Collected data Start Marker
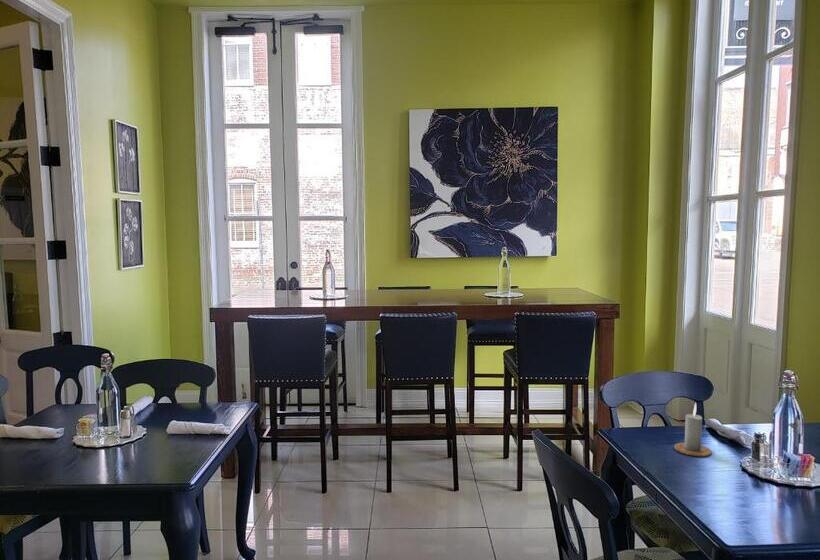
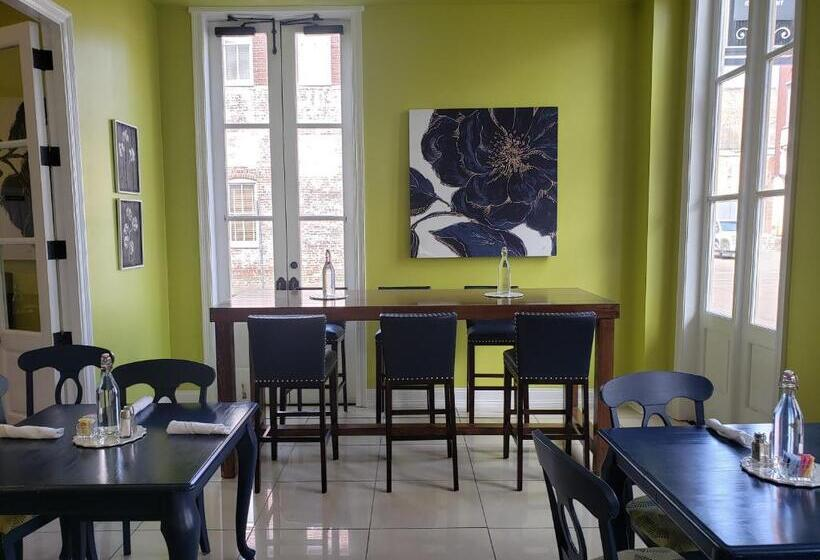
- candle [673,401,713,457]
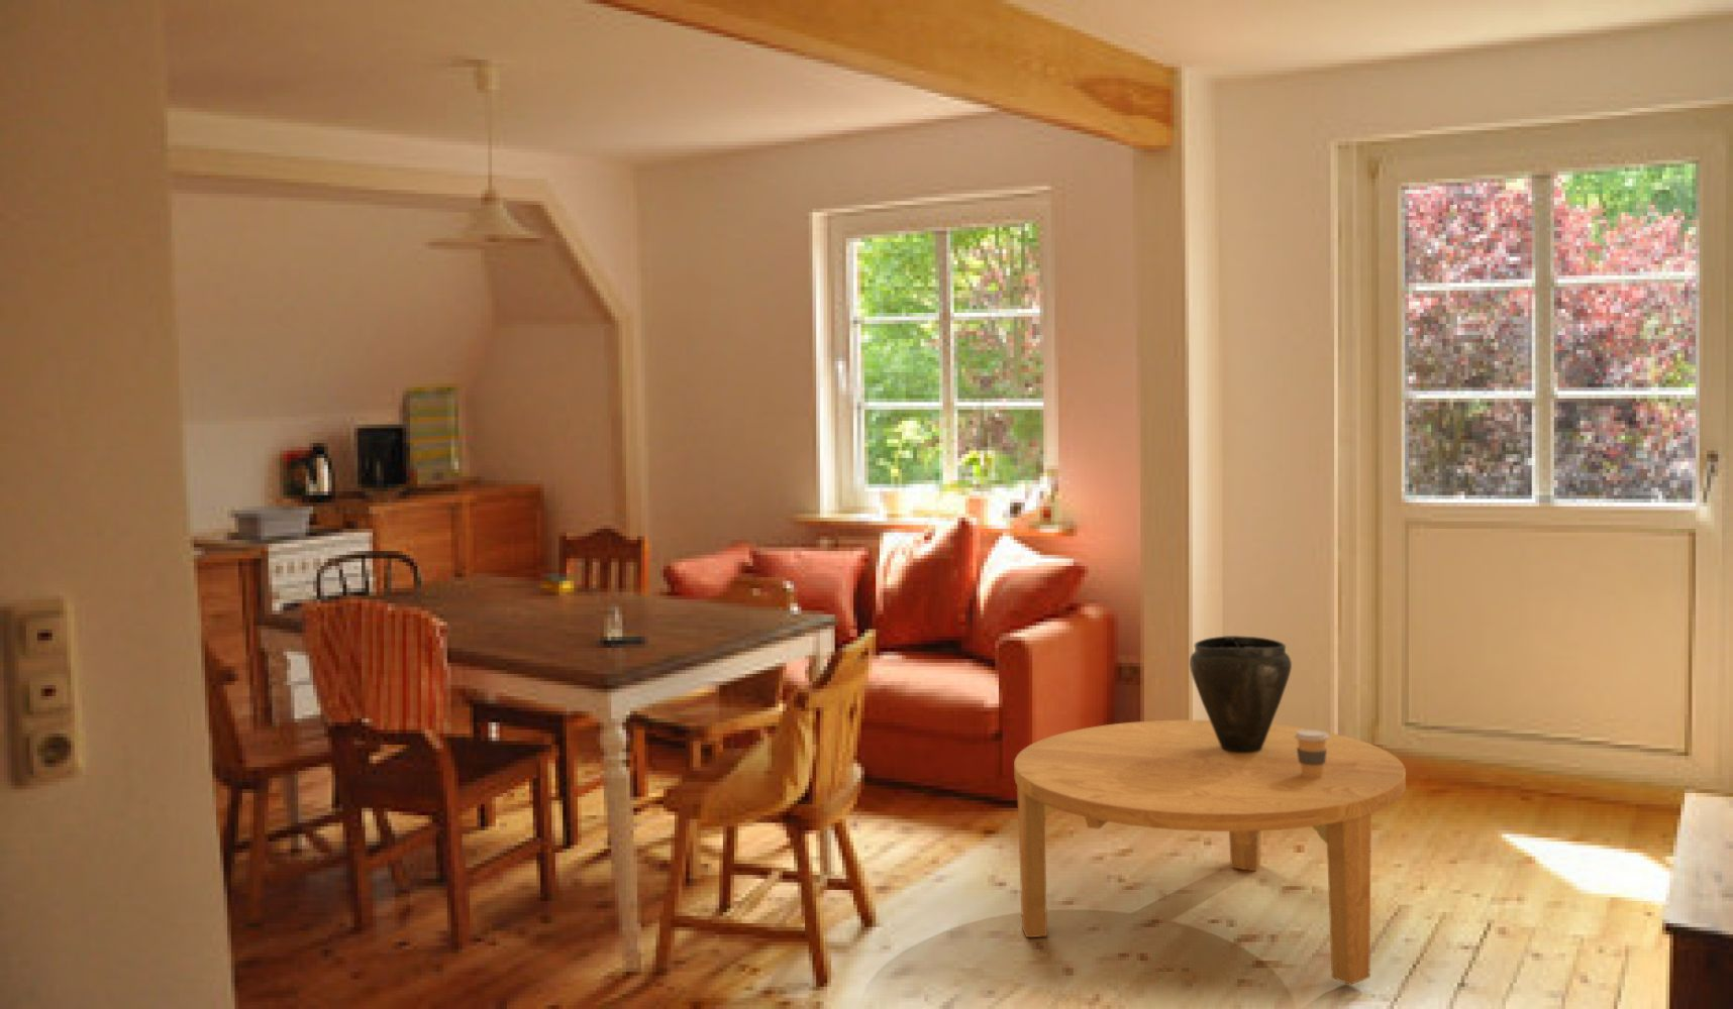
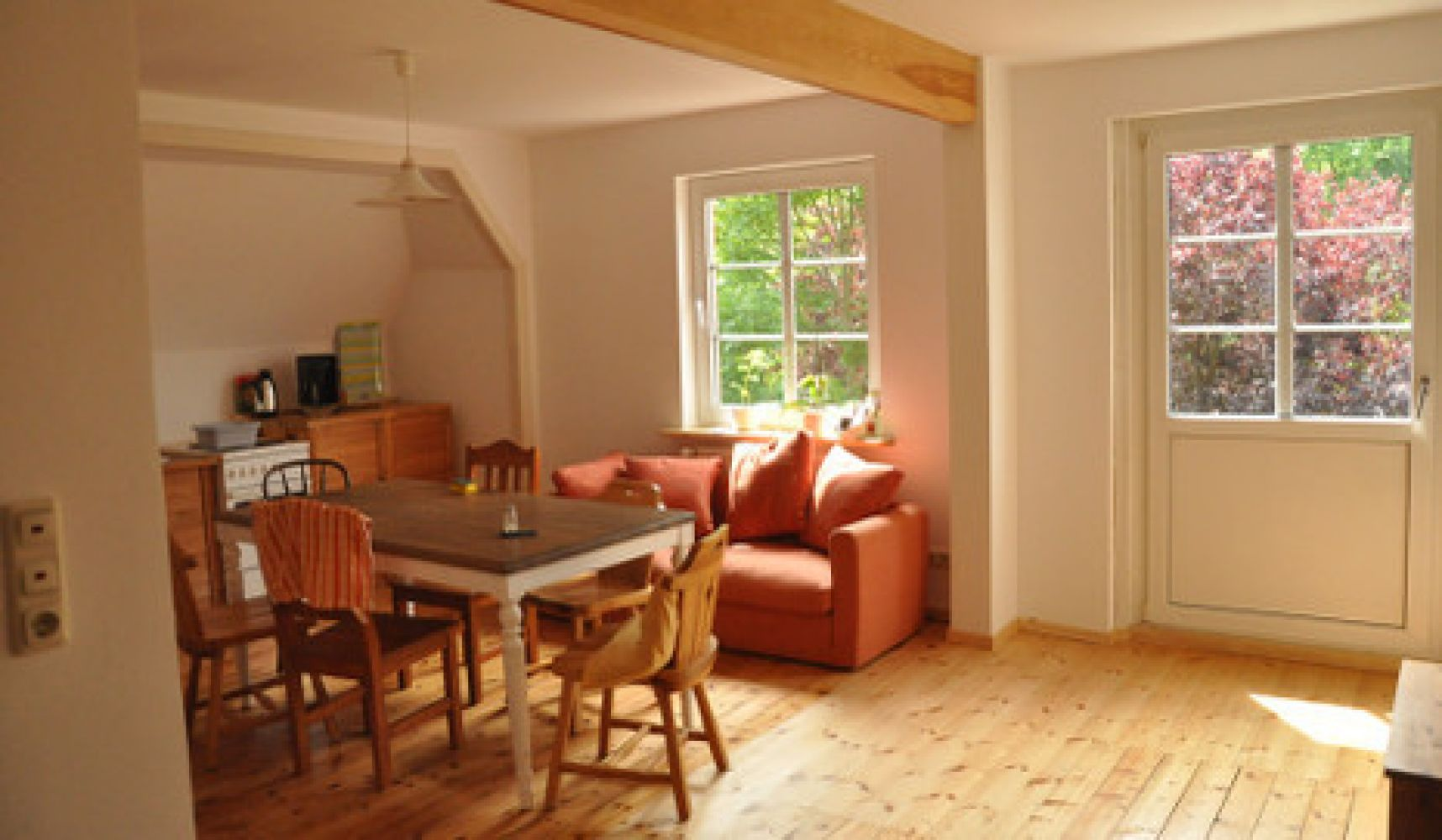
- vase [1189,634,1293,753]
- coffee table [1013,720,1407,986]
- coffee cup [1294,728,1329,778]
Collected data End Marker
What the task asks – Write out again, unchanged, every line from the line containing "- vase [1189,634,1293,753]" to the final line of the material above.

Expected output –
- vase [1189,634,1293,753]
- coffee table [1013,720,1407,986]
- coffee cup [1294,728,1329,778]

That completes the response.